Collected data:
━━━━━━
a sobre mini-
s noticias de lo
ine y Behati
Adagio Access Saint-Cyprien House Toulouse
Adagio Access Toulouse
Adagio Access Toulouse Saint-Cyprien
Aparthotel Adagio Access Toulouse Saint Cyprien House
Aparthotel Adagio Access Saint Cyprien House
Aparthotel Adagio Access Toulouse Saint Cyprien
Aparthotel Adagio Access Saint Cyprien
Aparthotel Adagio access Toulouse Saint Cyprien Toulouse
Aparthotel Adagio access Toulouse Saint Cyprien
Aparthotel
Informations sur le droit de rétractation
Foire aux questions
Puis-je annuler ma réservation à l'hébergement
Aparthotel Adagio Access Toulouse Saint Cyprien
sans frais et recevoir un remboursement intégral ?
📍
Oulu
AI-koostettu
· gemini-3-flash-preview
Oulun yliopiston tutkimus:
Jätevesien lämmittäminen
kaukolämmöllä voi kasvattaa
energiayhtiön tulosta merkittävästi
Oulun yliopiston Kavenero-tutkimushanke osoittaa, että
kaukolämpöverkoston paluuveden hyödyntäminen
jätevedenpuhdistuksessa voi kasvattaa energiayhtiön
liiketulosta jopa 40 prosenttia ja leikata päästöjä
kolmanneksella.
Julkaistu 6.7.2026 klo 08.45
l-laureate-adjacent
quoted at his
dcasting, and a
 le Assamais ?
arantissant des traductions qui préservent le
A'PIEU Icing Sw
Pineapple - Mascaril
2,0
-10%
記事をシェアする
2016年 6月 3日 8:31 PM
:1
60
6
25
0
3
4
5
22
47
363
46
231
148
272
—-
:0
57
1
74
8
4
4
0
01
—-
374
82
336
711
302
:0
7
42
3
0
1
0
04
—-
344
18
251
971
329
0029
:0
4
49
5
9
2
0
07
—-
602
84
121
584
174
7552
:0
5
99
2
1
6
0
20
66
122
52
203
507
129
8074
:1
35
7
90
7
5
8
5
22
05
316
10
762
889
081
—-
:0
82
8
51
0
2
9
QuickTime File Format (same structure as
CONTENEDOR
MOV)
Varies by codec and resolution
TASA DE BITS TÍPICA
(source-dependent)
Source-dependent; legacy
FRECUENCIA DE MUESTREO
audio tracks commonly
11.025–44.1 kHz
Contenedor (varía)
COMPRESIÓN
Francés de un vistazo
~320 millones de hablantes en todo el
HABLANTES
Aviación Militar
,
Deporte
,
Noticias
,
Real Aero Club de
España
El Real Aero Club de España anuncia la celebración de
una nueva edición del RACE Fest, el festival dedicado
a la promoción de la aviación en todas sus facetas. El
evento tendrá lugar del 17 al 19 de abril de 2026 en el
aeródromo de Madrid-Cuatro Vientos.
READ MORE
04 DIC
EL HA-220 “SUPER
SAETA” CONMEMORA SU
━━━━━━
| Work to be completed |
Set down every record once more, exactly as written.

| Exercise answer |
a sobre mini-
s noticias de lo
ine y Behati
Adagio Access Saint-Cyprien House Toulouse
Adagio Access Toulouse
Adagio Access Toulouse Saint-Cyprien
Aparthotel Adagio Access Toulouse Saint Cyprien House
Aparthotel Adagio Access Saint Cyprien House
Aparthotel Adagio Access Toulouse Saint Cyprien
Aparthotel Adagio Access Saint Cyprien
Aparthotel Adagio access Toulouse Saint Cyprien Toulouse
Aparthotel Adagio access Toulouse Saint Cyprien
Aparthotel
Informations sur le droit de rétractation
Foire aux questions
Puis-je annuler ma réservation à l'hébergement
Aparthotel Adagio Access Toulouse Saint Cyprien
sans frais et recevoir un remboursement intégral ?
📍
Oulu
AI-koostettu
· gemini-3-flash-preview
Oulun yliopiston tutkimus:
Jätevesien lämmittäminen
kaukolämmöllä voi kasvattaa
energiayhtiön tulosta merkittävästi
Oulun yliopiston Kavenero-tutkimushanke osoittaa, että
kaukolämpöverkoston paluuveden hyödyntäminen
jätevedenpuhdistuksessa voi kasvattaa energiayhtiön
liiketulosta jopa 40 prosenttia ja leikata päästöjä
kolmanneksella.
Julkaistu 6.7.2026 klo 08.45
l-laureate-adjacent
quoted at his
dcasting, and a
 le Assamais ?
arantissant des traductions qui préservent le
A'PIEU Icing Sw
Pineapple - Mascaril
2,0
-10%
記事をシェアする
2016年 6月 3日 8:31 PM
:1
60
6
25
0
3
4
5
22
47
363
46
231
148
272
—-
:0
57
1
74
8
4
4
0
01
—-
374
82
336
711
302
:0
7
42
3
0
1
0
04
—-
344
18
251
971
329
0029
:0
4
49
5
9
2
0
07
—-
602
84
121
584
174
7552
:0
5
99
2
1
6
0
20
66
122
52
203
507
129
8074
:1
35
7
90
7
5
8
5
22
05
316
10
762
889
081
—-
:0
82
8
51
0
2
9
QuickTime File Format (same structure as
CONTENEDOR
MOV)
Varies by codec and resolution
TASA DE BITS TÍPICA
(source-dependent)
Source-dependent; legacy
FRECUENCIA DE MUESTREO
audio tracks commonly
11.025–44.1 kHz
Contenedor (varía)
COMPRESIÓN
Francés de un vistazo
~320 millones de hablantes en todo el
HABLANTES
Aviación Militar
,
Deporte
,
Noticias
,
Real Aero Club de
España
El Real Aero Club de España anuncia la celebración de
una nueva edición del RACE Fest, el festival dedicado
a la promoción de la aviación en todas sus facetas. El
evento tendrá lugar del 17 al 19 de abril de 2026 en el
aeródromo de Madrid-Cuatro Vientos.
READ MORE
04 DIC
EL HA-220 “SUPER
SAETA” CONMEMORA SU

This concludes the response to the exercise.